By Victoria Ruiz
Colorado State University-Pueblo marked the opening of the Occhiato Student Center after a $34 million renovation, Monday, Jan. 15.
To students like Ericka Standiford, a sophomore social work major, the approximately $30 million in student fees which was allocated for the renovation was worth the “homey” feel of the building. Standiford said, “I could see that as something (students) would want.”
The OSC saw the return of the Pack Café and Einstein Bros. Bagels. It also welcomed Tacos Navarro, a local restaurant in Pueblo which serves street style tacos and other Mexican influenced food.
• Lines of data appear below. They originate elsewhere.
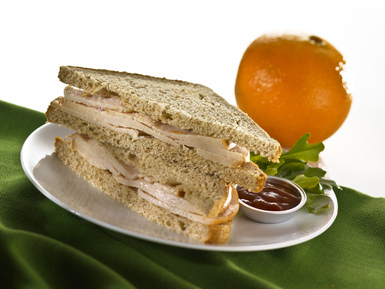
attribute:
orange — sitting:
[264, 30, 346, 139]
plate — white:
[276, 228, 302, 250]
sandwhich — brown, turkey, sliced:
[69, 62, 228, 225]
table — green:
[25, 216, 92, 259]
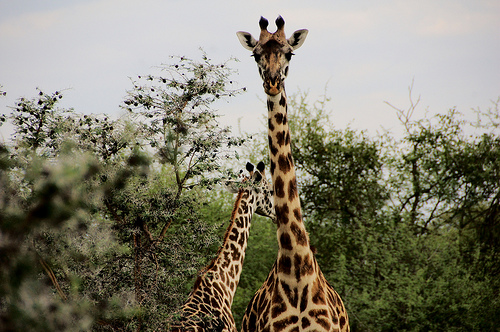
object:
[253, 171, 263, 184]
ear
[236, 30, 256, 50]
ear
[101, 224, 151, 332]
thorns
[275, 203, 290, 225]
spot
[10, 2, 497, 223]
sky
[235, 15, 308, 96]
head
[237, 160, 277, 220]
head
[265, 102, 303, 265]
neck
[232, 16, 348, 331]
giraffe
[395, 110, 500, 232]
trees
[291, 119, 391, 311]
tree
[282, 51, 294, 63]
eye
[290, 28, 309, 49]
giraffe ear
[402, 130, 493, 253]
bush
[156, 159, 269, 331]
giraffe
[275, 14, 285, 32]
horns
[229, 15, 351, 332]
giraffe's head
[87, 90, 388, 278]
camera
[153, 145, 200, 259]
left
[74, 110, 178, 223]
tip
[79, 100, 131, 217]
up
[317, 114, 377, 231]
right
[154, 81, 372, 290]
number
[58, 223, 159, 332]
color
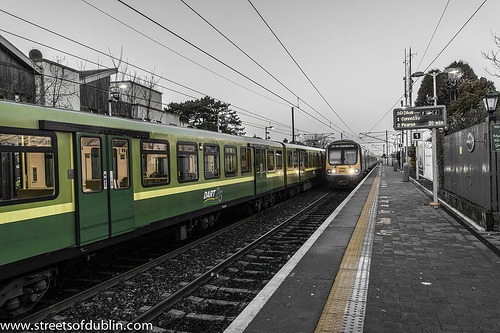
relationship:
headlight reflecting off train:
[349, 168, 355, 173] [320, 132, 384, 184]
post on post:
[392, 105, 447, 131] [411, 63, 468, 208]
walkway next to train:
[225, 158, 499, 331] [323, 139, 384, 184]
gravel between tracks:
[24, 184, 327, 328] [3, 182, 317, 327]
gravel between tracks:
[24, 184, 327, 328] [126, 180, 363, 327]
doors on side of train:
[72, 126, 138, 248] [0, 95, 325, 317]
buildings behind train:
[0, 26, 219, 129] [3, 91, 326, 284]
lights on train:
[7, 135, 293, 200] [3, 91, 326, 284]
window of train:
[141, 138, 173, 185] [1, 101, 293, 248]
This addition excited some students and left them eager to eat on campus. In fact, Standiford said, “I was really surprised. I think it’s awesome that they were able to incorporate (Tacos Navarro).”
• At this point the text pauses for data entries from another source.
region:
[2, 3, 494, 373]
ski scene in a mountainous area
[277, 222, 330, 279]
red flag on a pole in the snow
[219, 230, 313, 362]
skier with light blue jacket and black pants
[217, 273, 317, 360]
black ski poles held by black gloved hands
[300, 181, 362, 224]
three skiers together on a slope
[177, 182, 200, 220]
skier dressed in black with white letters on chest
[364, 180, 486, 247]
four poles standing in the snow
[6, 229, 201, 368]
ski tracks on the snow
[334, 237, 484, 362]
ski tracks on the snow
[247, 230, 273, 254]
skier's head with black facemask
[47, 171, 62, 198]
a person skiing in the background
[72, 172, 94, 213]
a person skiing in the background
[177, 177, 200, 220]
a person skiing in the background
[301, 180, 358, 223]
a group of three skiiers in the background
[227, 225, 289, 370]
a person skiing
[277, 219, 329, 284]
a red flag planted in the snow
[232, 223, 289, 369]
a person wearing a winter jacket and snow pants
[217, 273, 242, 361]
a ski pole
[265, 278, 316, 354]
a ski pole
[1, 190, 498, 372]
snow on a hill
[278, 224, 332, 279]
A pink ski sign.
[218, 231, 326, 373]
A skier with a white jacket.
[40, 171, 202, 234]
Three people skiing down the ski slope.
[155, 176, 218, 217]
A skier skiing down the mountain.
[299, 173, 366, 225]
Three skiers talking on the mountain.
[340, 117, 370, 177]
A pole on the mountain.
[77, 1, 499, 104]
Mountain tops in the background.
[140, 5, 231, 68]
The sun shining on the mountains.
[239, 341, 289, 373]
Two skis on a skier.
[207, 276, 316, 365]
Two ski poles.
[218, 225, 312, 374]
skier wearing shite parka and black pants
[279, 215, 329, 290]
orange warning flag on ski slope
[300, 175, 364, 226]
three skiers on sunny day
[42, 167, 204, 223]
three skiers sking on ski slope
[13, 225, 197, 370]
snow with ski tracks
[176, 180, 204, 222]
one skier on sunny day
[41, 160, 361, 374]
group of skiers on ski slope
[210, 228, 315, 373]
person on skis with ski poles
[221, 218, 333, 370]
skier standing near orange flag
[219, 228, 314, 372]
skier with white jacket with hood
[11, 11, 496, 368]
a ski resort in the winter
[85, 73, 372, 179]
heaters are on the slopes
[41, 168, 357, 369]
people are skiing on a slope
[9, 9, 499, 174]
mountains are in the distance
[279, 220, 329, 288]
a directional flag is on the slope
Tacos Navarro and the other food venues were a reaped benefit of the new building for students who enjoy having a variety to choose from, as Standiford does. “I’ve eaten there already and I love the food,” she said.
Still, some students feel as though they may not benefit from or utilize the building. Diana Adame, a junior pre-nursing student believes the funds allocated for the new building could have been better used to renovate existing classrooms.
She said, “I was kind of underwhelmed. I think maybe the money could have been used to make some (classrooms) not seem as old.”
However, staff of organizations now housed in the OSC believe the new location will help to better serve students. “When we were downstairs (before renovation) we didn’t get very much student interaction,” said Fredlina Atencio, interim Office Support Specialist for the Office of Diversity and Inclusion. “I think we’ll have a better chance here because we’re on the main level.”
Atencio says she believes the position of the office is beneficial because they are in an ideal environment for students. She is not alone in this opinion.
Some student employees of organizations in the OSC believe something as simple as the way the rooms are designed make them better equipped to assist students. Jaime Huerta, a freshman majoring in athletic training and a work study for Student Engagement and Leadership said, “It’s pretty cool how you can see through (because the walls are made of windows) so students don’t hesitate to go in.”
SEAL and the ODI are simply two of the organizations dedicated to serving students that are now operating from the OSC. Others include: the campus bookstore, the Associated Students’ Government, the Pack Pantry and Auxiliary Services.
Overall, the student response to the OSC has been a positive one. Huerta, who directly interacts with students on a daily basis with SEAL said, “I have definitely seen reactions where (students) say this is exactly what campus needed.”